Wie lief der inkubator in Hamburg ab, was haben sie sich da angeschaut?
Der inkubator lief im Großen und Ganzen so ab, wie er dann für Berlin entwickelt wurde. Verschiedene Phasen der Ideenreifung, Analyse des Umfeldes, Entwicklung einer schlüssigen Finanzierungs-, Marketing- und Kommunikationsstrategie. In Hamburg waren es größtenteils Leute, die von der Hochschule kamen, die ihre Ausbildung abgeschlossen hatten und im Kreativbereich tätig waren. Und deren Berufe sie typischerweise in die Selbstständigkeit führen würden. Wir sind richtig tief eingestiegen und häufiger nach Hamburg und zur Abschlussprüfung an die Universität Lüneburg gefahren, Frank Redeker und ich, um dort eine Ausbildung zu absolvieren. Die Enigma Q-plus-Ausbildung, um den .garage inkubator-Prozess eigenständig durchführen zu können. Das ging von Februar bis Juli 2006 und dann ist gleich die erste Gruppe gestartet.
War die Seminarpalette von Anfang an so stark ausdifferenziert? Haben Sie auch selbst Seminare gegeben?
Mein Schwerpunkt war der Businessplan Zahlenteil, Preisermittlung und Ertragsvorschau. Ich war ja vor meiner Zeit beim SzS bis 1995 in geschäftsführender Funktion mit Prokura in einem größeren Unternehmen tätig gewesen und konnte diese Bereiche fachlich sehr gut abdecken.
Zur Seminarpalette: Das Konzept war ja von Hamburg aus vorgegeben. Im Laufe der Jahre hat es sich natürlich etwas geändert. Bausteine wie Webgestaltung und PR für Gründer sind dazugekommen, andere Kern-Seminare haben Modifikationen und Anpassungen erfahren, denn auch die Rahmenbedingungen und das gesamte Umfeld der Gründer- und Selbstständigen-Szene sind ja einem dynamischen Wandel unterworfen. Da ist es wichtig, wach und flexibel zu bleiben, neue Trends und Möglichkeiten zu erkennen und an sinnvollen Stellen in den Prozess zu integrieren.
Wie viele Gründer haben sie bis zu Ihrem Ausscheiden als aktiver Dozent und Gründungsberater begleitet?

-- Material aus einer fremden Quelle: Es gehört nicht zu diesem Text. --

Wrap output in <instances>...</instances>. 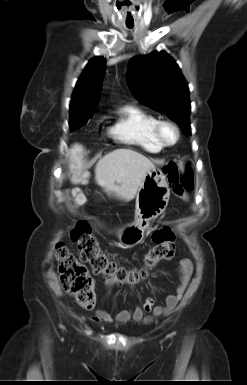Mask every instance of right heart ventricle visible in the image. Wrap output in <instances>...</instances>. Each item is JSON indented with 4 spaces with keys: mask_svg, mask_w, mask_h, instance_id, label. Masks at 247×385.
Here are the masks:
<instances>
[{
    "mask_svg": "<svg viewBox=\"0 0 247 385\" xmlns=\"http://www.w3.org/2000/svg\"><path fill=\"white\" fill-rule=\"evenodd\" d=\"M158 118L150 112L134 106L125 105L117 112V119L109 133L117 140L137 146L149 153H158L162 146L153 135Z\"/></svg>",
    "mask_w": 247,
    "mask_h": 385,
    "instance_id": "1",
    "label": "right heart ventricle"
}]
</instances>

Oh, das waren viele. Von der ersten Gruppe an bis Ende 2011 habe ich als Dozent auch Seminare gegeben. Seit Ende 2011 bin ich nur noch geringfügig für die .garage tätig, schwerpunktmäßig in Qualitätsmanagement-Fragen. Ich habe das .garage Projekt ja zusätzlich betreut und meine Haupt-Tätigkeit, Projekt- und später „Bereichsleitung Arbeit und Qualifizierung“ beim SzS parallel weitergeführt. Frank Redeker-Christiansen war ja in den Anfängen der Mann vor Ort, der den Löwenanteil der operativen Arbeit übernommen hat.

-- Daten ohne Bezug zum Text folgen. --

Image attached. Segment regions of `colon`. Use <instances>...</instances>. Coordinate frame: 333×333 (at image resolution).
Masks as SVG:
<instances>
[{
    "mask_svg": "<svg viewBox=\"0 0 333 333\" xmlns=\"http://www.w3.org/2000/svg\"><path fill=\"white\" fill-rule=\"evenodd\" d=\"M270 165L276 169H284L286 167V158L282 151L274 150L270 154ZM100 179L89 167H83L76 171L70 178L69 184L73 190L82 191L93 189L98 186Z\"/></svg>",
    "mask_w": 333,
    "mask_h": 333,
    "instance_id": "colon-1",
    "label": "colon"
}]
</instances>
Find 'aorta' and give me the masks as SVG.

Was wünschen sie der .garage für die nächsten 8 Jahre?
Weiterhin steigenden und zunehmenden Erfolg und gute Ideen! Und die Einsicht derer, die für die Zuweisungen zuständig sind, dass man Gründungswilligen mit einem plausiblen Konzept und einer glaubhaften Energie, sich für ihren Traum auf den Weg zu machen, diesen Weg nicht verbaut und ihnen die Möglichkeiten gibt, sich ihren eigenen Platz in der Gesellschaft zu erobern. Bei jeder Gründung bleibt ein Restrisiko – kein Unternehmen kann ohne Risiko starten. Gute, sorgfältige Vorbereitung ist wichtig, doch auch dann kann immer etwas schief gehen, der Markt sich nicht wie erwartet verhalten. Wir haben noch einen stolzen kaufmännischen Ehrbegriff und ein Denken in Deutschland, das kein Scheitern zulässt, oder Scheitern als etwas Makelbehaftetes ansieht. Das hat Tradition und ist schwer rauszubekommen. Auch der Umgang mit dem Scheitern muss immer noch und weiter gelernt werden.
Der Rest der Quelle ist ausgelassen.